The main part is the script called run-example. This script will download Hadoop and Solr and start both of them. It will then run a map-reduce job and build an index from the included sample twitter data. Finally, the indexes will be deployed to the Solr cluster via the GoLive feature.
The script is meant as both a way to quickly see something working and as a reference for building Solr indexes on your real Hadoop cluster.
This is not an example of good production settings! This setup is meant for a single node demo system.

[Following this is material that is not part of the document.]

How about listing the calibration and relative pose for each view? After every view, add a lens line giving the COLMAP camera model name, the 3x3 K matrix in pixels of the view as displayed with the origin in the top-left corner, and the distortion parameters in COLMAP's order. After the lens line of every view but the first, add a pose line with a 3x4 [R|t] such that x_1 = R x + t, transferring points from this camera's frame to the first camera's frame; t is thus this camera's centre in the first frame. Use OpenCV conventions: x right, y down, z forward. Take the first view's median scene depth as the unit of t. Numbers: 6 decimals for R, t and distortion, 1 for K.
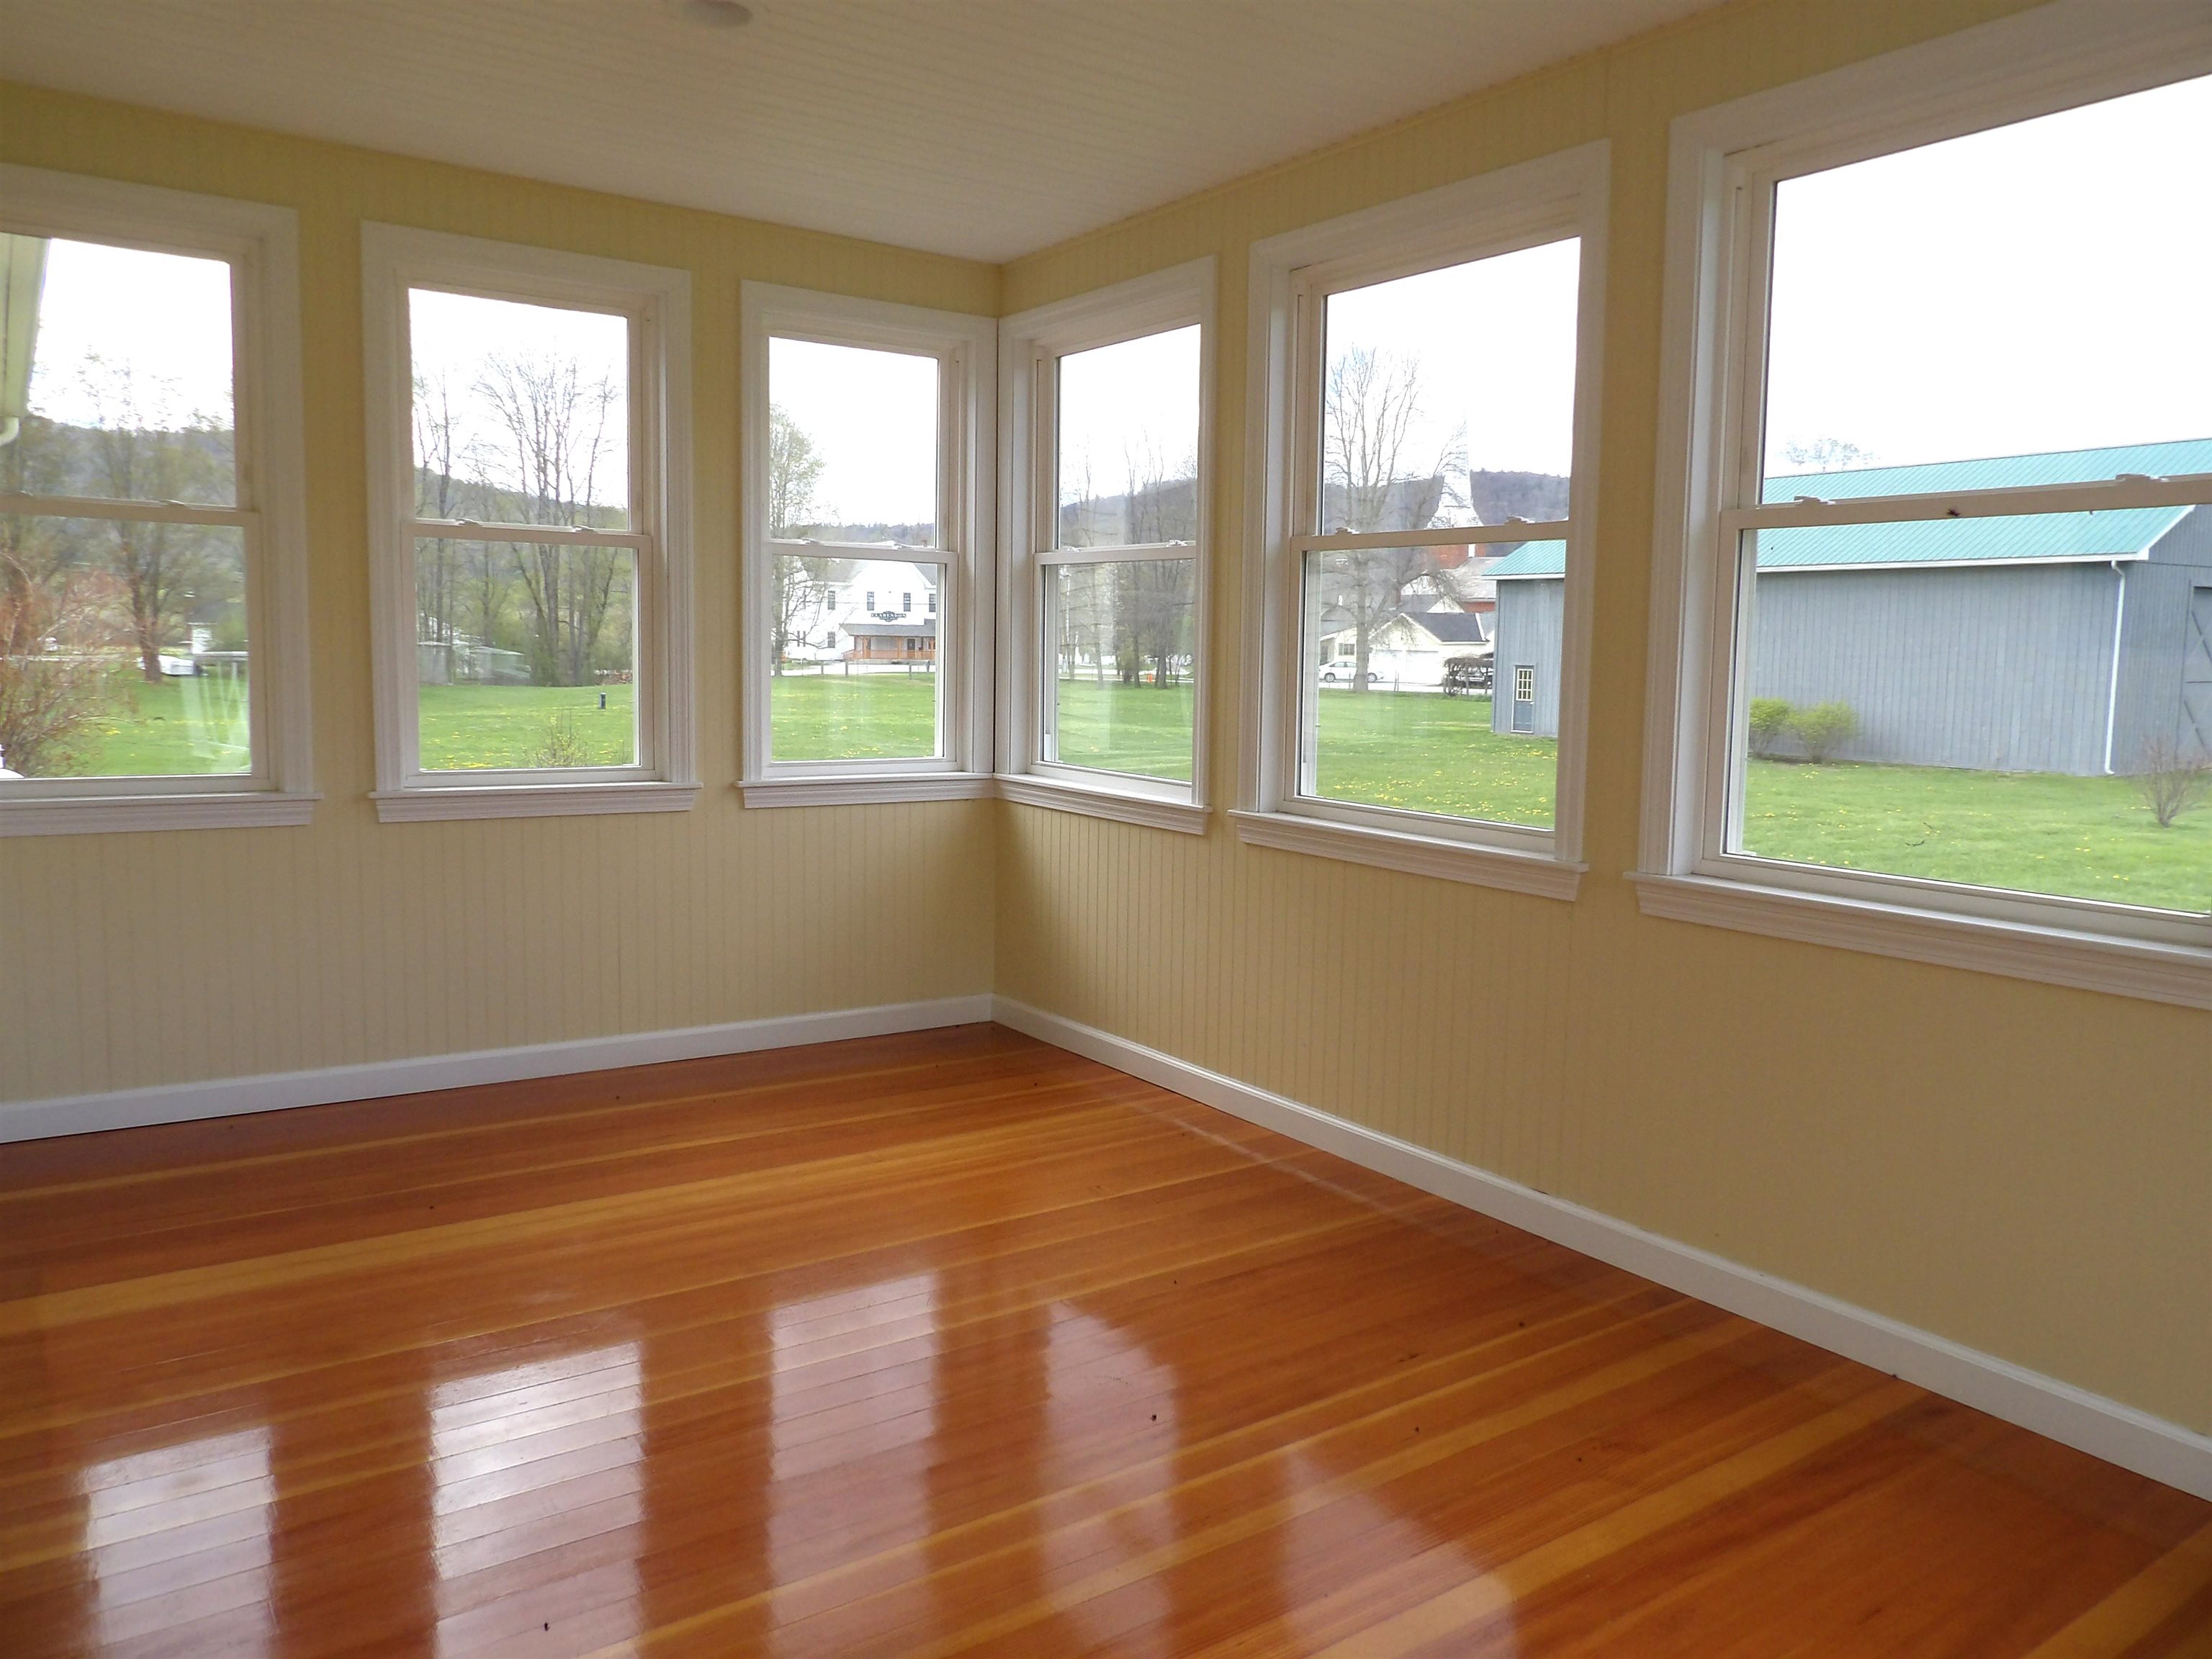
lens RADIAL K [[1579.0, 0, 1100.3], [0, 1579.0, 794.0], [0, 0, 1]] dist [-0.039810, 0.033557]
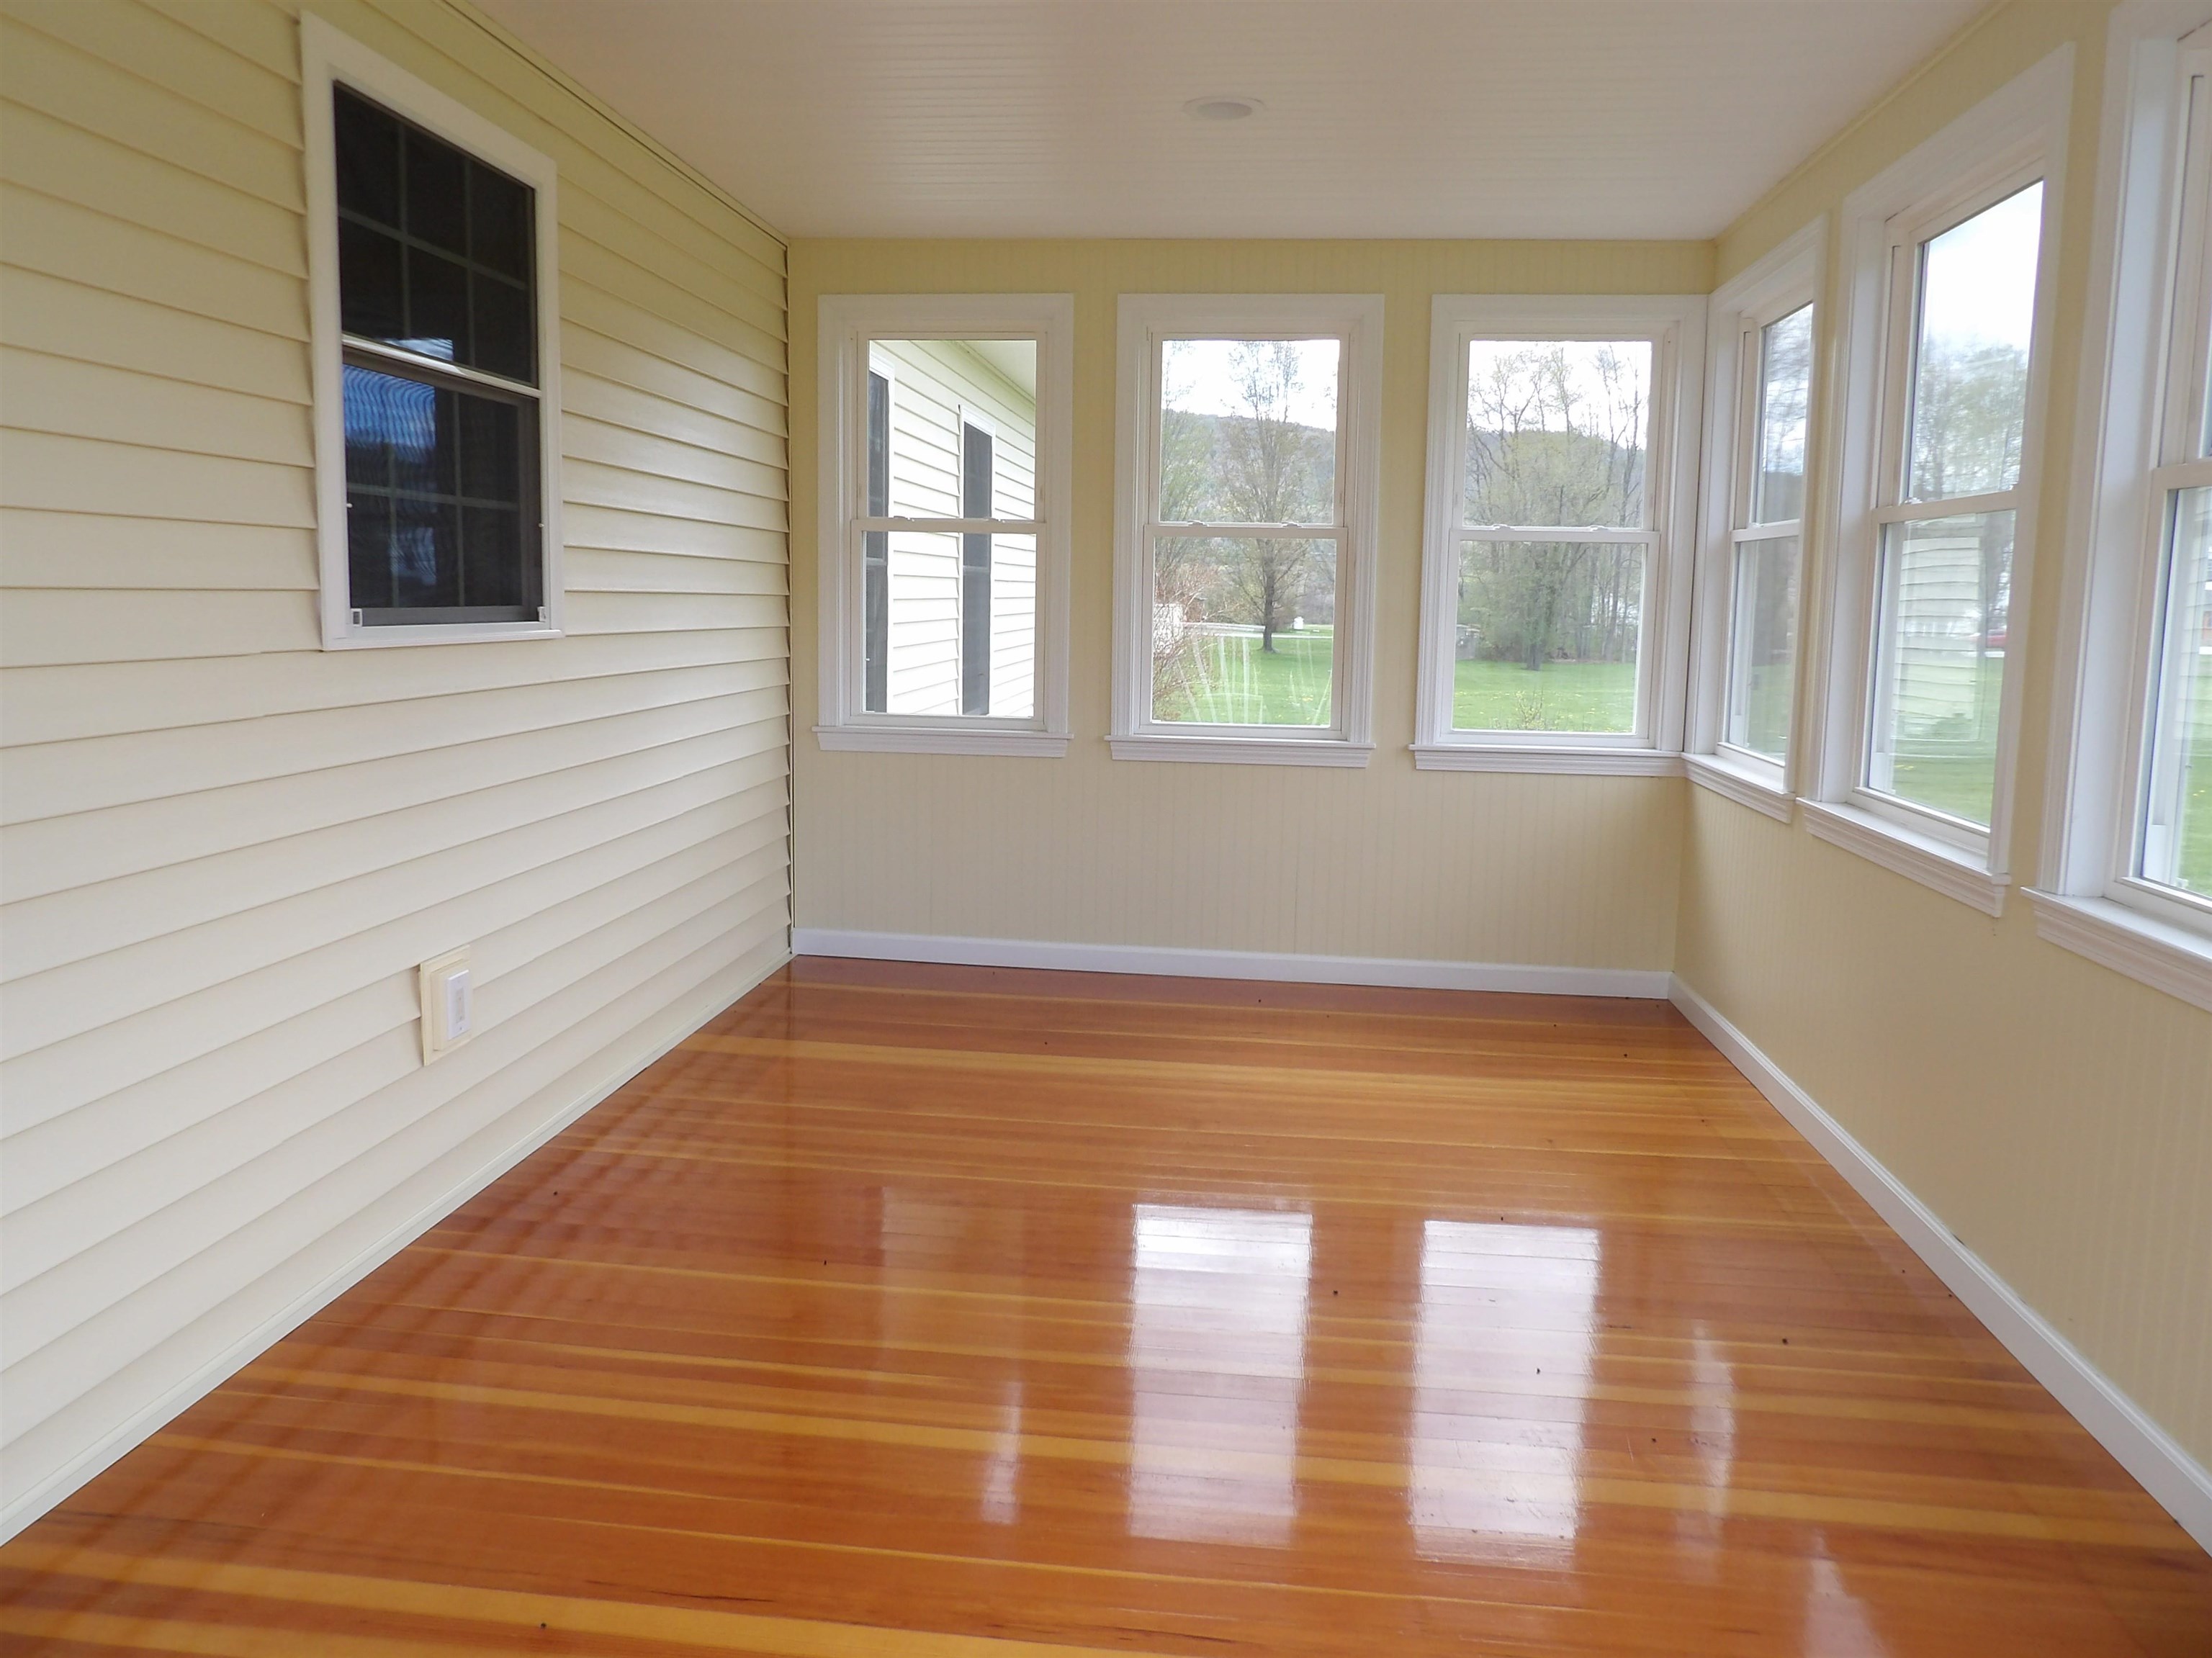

Download the repository files using the 'Download ZIP' button and extract them to a new directory. From that directory, run the included run-example.sh script and sit back and watch.
bash run-example.sh
Run the included stop script.
bash stop-example.sh
run-example.sh - the main script that downloads and runs everything
stop-example.sh - a script to stop the services started by run-example.sh
log4j.properties - the log4j config file attached to the map-reduce job
readAvroContainer.conf - a Morphline for reading avro files
sample-statuses-20120906-141433-medium.avro - sample Twitter format data
schema.xml - a schema for the sample Twitter formated data
This is currently using:
Hadoop 2.2.0
A recent nightly build of Solr 4X trunk
Solr http://127.0.0.1:8983/solr NameNode http://127.0.0.1:50075 Yarn http://127.0.0.1:8042
Running Solr on HDFS - https://cwiki.apache.org/confluence/display/solr/Running+Solr+on+HDFS
Morphlines - http://kitesdk.org/docs/current/kite-morphlines/index.html
Most logs and files will be created in /tmp/solr-map-reduce - anything not found there should be under the Solr-map-reduce-example directory itself.
There are two inefficient waits in the script - after we start HDFS and after we start Solr, we naively wait.